## What to produce
Copy each line below that contains "ương".

*** Opening Source information ***

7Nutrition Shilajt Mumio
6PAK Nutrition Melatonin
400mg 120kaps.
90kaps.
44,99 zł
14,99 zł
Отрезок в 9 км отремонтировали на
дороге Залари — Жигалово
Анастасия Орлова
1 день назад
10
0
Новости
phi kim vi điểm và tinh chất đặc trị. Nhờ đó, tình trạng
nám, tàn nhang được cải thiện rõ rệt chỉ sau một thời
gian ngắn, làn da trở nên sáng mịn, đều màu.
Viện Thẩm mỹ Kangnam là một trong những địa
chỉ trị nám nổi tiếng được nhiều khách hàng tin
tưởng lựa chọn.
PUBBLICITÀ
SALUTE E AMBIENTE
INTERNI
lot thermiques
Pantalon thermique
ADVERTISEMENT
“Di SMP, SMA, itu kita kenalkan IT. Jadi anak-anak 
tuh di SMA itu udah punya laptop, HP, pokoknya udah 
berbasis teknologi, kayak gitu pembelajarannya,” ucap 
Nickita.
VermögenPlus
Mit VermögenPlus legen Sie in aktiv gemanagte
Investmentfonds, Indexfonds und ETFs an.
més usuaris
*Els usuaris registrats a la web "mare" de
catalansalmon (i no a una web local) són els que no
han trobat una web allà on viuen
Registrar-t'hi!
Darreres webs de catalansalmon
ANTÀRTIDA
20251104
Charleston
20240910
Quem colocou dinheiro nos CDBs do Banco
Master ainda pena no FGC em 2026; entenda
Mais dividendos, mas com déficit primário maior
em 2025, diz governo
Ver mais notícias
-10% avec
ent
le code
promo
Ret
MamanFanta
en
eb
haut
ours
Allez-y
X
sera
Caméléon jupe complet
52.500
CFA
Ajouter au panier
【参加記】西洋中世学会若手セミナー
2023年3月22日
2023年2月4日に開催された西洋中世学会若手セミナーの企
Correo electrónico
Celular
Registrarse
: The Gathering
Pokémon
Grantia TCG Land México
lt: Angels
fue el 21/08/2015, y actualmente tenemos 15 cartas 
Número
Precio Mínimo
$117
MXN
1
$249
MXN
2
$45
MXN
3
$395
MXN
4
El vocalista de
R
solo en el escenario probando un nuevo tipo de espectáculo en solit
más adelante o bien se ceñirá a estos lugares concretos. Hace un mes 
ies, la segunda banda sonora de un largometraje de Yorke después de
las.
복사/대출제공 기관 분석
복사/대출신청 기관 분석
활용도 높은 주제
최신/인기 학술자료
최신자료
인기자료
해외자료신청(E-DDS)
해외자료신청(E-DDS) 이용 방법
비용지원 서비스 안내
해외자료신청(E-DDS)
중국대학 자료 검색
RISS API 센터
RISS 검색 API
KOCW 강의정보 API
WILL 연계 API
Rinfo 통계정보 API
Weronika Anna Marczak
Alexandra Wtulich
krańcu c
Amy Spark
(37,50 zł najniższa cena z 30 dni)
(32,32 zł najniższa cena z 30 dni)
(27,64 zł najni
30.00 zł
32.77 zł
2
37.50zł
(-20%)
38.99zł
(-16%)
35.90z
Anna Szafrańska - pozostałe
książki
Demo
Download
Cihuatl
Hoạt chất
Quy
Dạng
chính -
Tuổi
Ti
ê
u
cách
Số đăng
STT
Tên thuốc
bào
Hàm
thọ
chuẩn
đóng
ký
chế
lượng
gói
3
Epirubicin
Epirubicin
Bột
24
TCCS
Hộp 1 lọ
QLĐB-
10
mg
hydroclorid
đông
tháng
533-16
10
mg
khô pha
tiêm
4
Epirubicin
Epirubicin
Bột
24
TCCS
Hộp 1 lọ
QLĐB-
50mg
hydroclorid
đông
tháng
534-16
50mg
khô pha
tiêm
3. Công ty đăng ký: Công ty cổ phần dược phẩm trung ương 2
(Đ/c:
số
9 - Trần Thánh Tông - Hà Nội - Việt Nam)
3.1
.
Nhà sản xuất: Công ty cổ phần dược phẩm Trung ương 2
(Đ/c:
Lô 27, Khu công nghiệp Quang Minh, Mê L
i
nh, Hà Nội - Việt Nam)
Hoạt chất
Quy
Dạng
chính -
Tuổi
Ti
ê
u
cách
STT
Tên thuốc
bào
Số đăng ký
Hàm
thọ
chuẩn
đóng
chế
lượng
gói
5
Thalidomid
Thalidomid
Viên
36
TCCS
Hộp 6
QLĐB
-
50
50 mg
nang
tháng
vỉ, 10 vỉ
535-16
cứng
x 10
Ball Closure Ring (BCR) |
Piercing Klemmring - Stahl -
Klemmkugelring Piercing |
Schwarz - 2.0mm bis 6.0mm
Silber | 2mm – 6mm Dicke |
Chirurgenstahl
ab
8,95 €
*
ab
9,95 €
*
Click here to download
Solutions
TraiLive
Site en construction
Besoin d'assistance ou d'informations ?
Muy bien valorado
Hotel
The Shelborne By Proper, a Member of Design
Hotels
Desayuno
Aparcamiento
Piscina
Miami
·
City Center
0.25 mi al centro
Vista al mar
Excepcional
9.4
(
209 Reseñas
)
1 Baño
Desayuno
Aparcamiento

*** Closing Source information ***

## Written solution
3. Công ty đăng ký: Công ty cổ phần dược phẩm trung ương 2
Nhà sản xuất: Công ty cổ phần dược phẩm Trung ương 2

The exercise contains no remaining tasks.